→ Source text:
============================================================
Lucius Burckhardt

From Monoskop
Revision as of 09:11, 27 June 2015 by Dusan (talk | contribs)
Jump to navigation Jump to search

Lucius Burckhardt (1925-2003) was a sociologist, economist, theorist of architecture and design and the founder of strollology (Spaziergangswissenschaft).

Born in Davos in 1925, PhD in Basel, was, as of 1955, scientific assistant at the Social Research Center of Münster University in Dortmund. After a guest lectureship at Ulm School of Design in 1959, he undertook several teaching assignments from 1961 to 1973 and later on guest lectureships in sociology at Architecture Department of ETH Zurich. From 1962 to 1973, he simultaneously worked as editor-in-chief of the journal Werk. From 1976 to 1983, Burckhardt was First President of German Werkbund, as of 1973, professor of socio-economics of urban systems at Gesamthochschule Kassel. He was corresponding member of German Academy for Urban and Regional Spatial Planning, Chevalier dans l’ordre des Arts et des Lettres, member of the Foundation Committee of Saar University of Visual Arts from 1987 to 1989, and founding dean of the Design Faculty at the Bauhaus University in Weimar, from 1992 to 1994. In 1994, his work was awarded with the Hessian Culture Prize for outstanding achievements in the realms of science, ecology, and aesthetics, the 1995 Federal Prize for Design Promoters, and the Swiss Design Prize 2001. In 2003, Burckhardt died in Basel. Annemarie Burckhardt, married to Lucius and working with him since 1955, died on 15 July 2012. (Source).
============================================================
→ Required action:
Please copy out the passage of the Lucius Burckhardt page above from "Lucius Burckhardt (1925-2003)" to "of strollology (Spaziergangswissenschaft)." word for word.

→ Source information:
============================================================
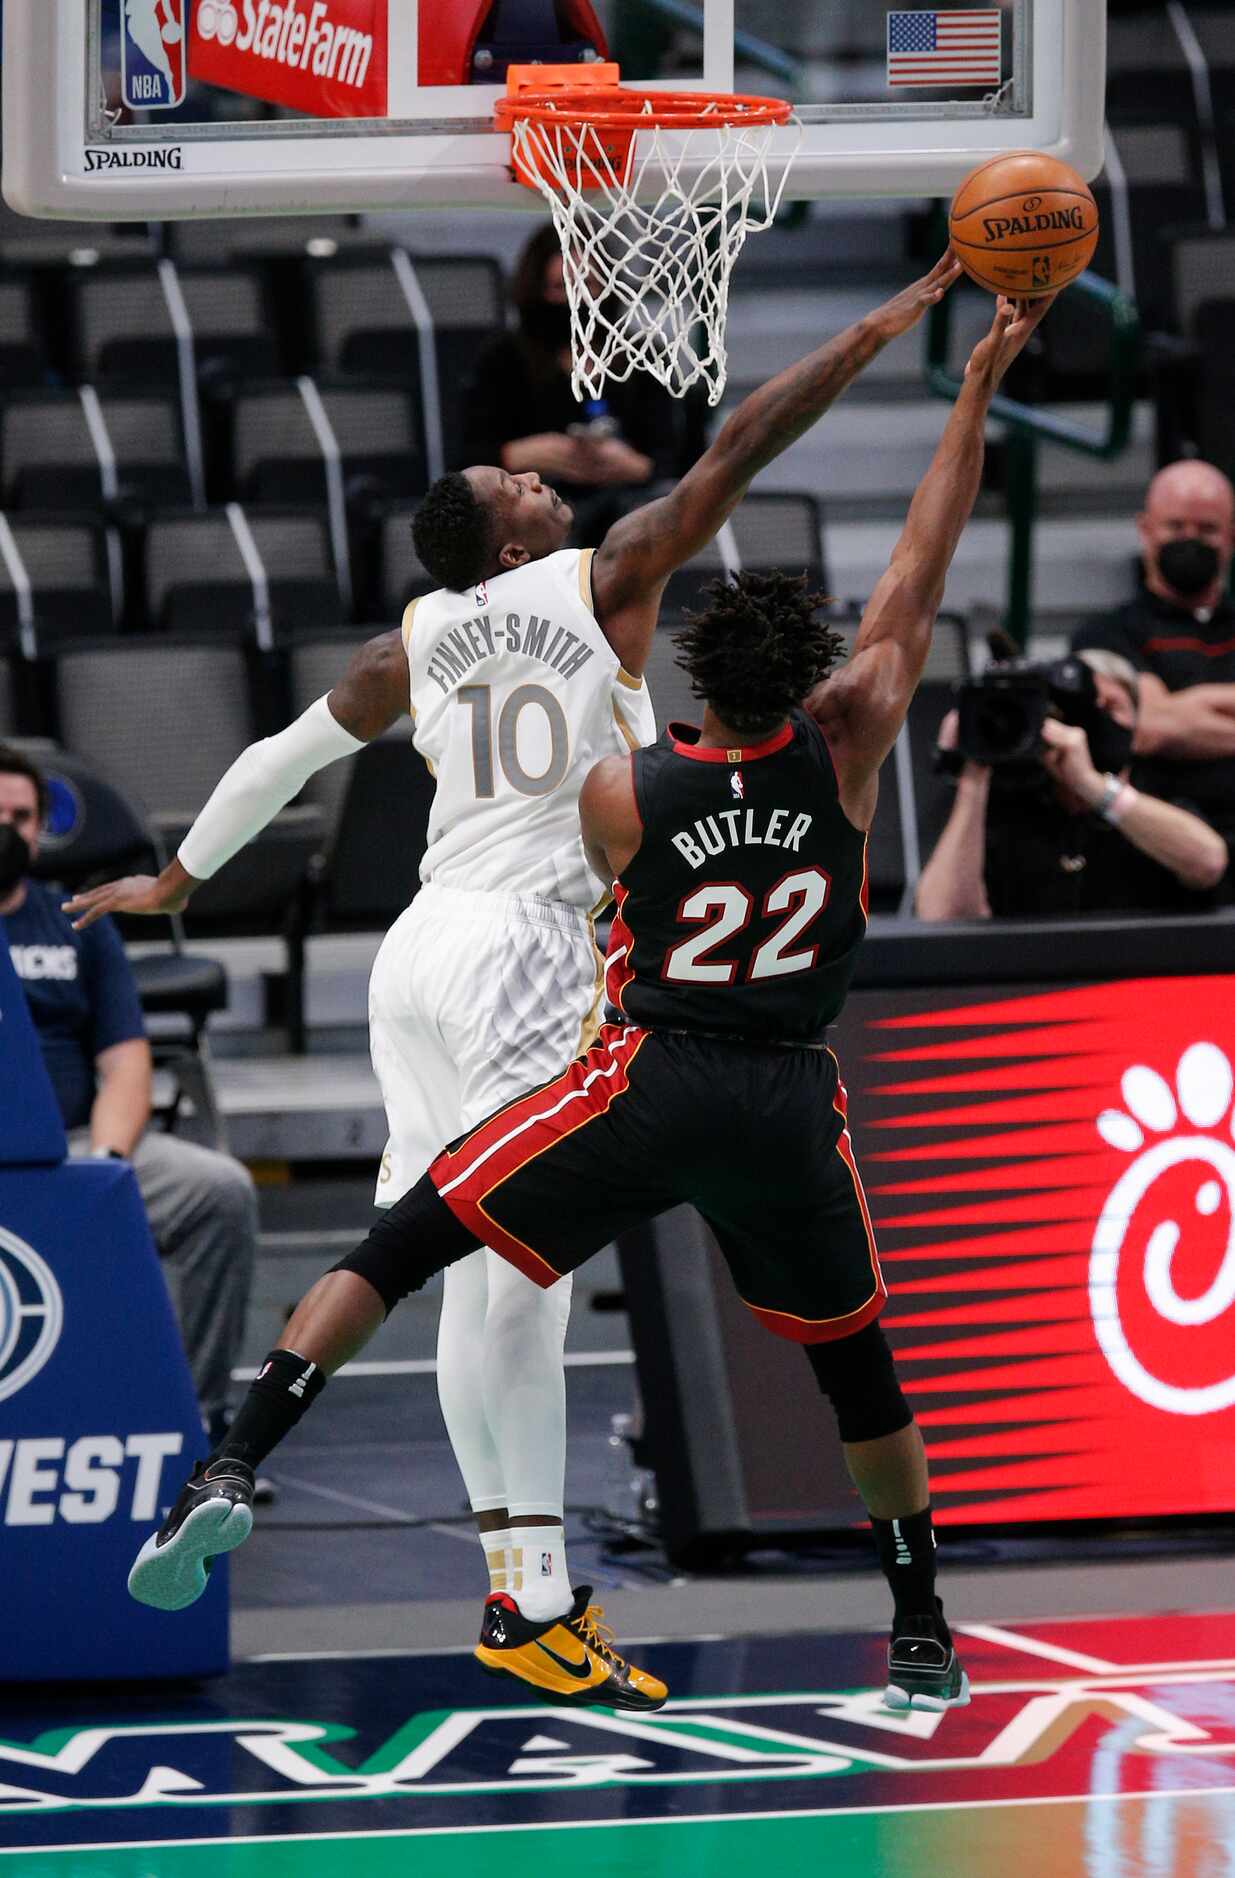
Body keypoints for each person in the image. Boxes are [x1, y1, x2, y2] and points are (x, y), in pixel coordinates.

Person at [117, 289, 1052, 1716]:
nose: (541, 472)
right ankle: (537, 1598)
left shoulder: (419, 637)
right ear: (515, 540)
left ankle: (324, 1492)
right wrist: (905, 337)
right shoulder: (617, 589)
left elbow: (273, 756)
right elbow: (745, 453)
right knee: (515, 1289)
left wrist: (178, 874)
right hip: (552, 966)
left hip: (415, 945)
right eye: (519, 481)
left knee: (416, 1241)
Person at [0, 745, 258, 1447]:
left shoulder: (78, 920)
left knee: (218, 1191)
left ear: (39, 829)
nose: (8, 829)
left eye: (21, 817)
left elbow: (124, 1062)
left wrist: (103, 1167)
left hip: (77, 1148)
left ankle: (196, 1420)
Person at [915, 650, 1229, 919]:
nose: (1097, 720)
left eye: (1111, 707)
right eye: (1089, 707)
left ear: (1136, 722)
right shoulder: (999, 811)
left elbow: (1209, 861)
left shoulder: (1159, 792)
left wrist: (1094, 788)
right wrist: (975, 773)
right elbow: (941, 917)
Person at [460, 224, 705, 547]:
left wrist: (636, 466)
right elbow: (466, 457)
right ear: (537, 291)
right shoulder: (501, 359)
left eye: (587, 285)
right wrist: (522, 455)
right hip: (535, 517)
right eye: (561, 288)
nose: (577, 302)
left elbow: (683, 457)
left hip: (631, 510)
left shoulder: (641, 356)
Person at [1071, 460, 1235, 876]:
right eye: (1176, 527)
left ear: (1230, 536)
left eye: (1207, 530)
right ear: (1145, 529)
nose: (1190, 539)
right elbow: (1149, 727)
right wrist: (1163, 714)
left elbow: (1161, 714)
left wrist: (1179, 707)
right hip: (1150, 854)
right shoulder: (1105, 633)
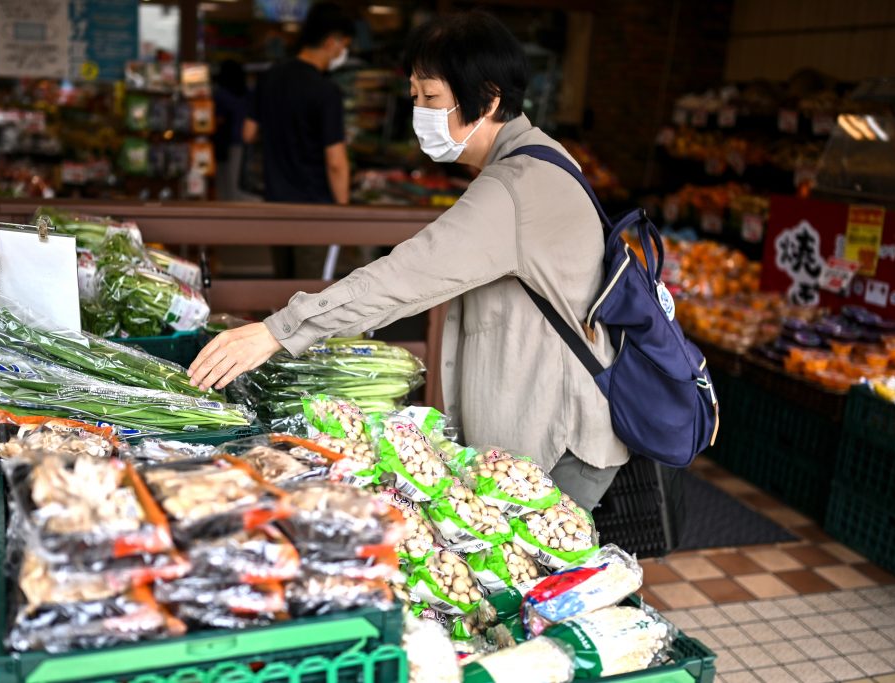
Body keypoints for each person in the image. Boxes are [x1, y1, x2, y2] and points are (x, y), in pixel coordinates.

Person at [189, 11, 627, 510]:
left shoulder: (515, 187)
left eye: (431, 97)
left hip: (554, 441)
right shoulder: (539, 158)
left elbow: (402, 276)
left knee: (538, 580)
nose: (419, 110)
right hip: (543, 430)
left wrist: (277, 331)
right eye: (414, 96)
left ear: (487, 97)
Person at [244, 2, 354, 278]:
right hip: (315, 209)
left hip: (275, 201)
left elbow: (248, 133)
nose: (344, 53)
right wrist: (344, 211)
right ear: (331, 42)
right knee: (311, 291)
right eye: (344, 45)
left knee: (282, 282)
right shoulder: (326, 92)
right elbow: (336, 162)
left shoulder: (269, 77)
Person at [213, 60, 251, 201]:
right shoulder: (248, 93)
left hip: (226, 144)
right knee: (238, 183)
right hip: (244, 143)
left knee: (225, 184)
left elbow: (218, 120)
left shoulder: (221, 95)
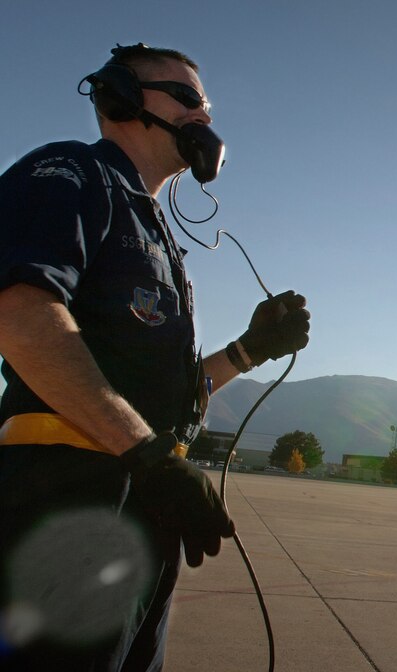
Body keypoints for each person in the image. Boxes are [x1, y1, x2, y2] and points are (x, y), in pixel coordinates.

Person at [0, 44, 310, 670]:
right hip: (71, 499)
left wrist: (246, 351)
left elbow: (158, 394)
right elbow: (21, 314)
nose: (204, 116)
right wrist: (144, 453)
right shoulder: (72, 173)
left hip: (144, 499)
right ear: (121, 98)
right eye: (188, 98)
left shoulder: (157, 234)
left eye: (208, 105)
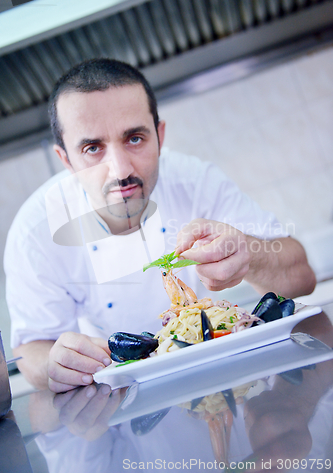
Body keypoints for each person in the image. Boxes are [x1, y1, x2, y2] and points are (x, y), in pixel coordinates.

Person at [4, 59, 316, 393]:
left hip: (224, 378)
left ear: (160, 136)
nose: (120, 169)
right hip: (123, 396)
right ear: (66, 159)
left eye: (135, 138)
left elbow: (302, 279)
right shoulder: (35, 231)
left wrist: (250, 255)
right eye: (92, 148)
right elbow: (30, 350)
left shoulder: (195, 181)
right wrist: (54, 364)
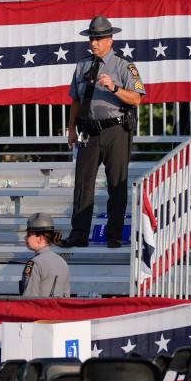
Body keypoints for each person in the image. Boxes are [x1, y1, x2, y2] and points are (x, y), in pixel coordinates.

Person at [60, 15, 145, 249]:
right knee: (82, 183)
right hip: (89, 131)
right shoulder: (82, 65)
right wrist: (71, 129)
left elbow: (136, 99)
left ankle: (114, 235)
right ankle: (79, 234)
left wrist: (115, 87)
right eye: (91, 39)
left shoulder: (124, 66)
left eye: (98, 38)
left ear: (110, 40)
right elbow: (75, 100)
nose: (93, 43)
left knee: (116, 184)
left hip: (116, 129)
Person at [20, 213, 70, 297]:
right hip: (58, 310)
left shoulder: (34, 263)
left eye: (29, 234)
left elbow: (29, 299)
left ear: (40, 238)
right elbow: (66, 296)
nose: (25, 237)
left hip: (40, 309)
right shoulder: (62, 262)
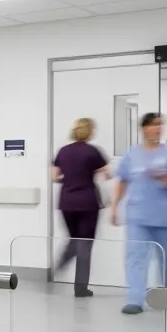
============================================================
→ Answer space:
Lucius Burckhardt (1925-2003) was a sociologist, economist, theorist of architecture and design and the founder of strollology (Spaziergangswissenschaft).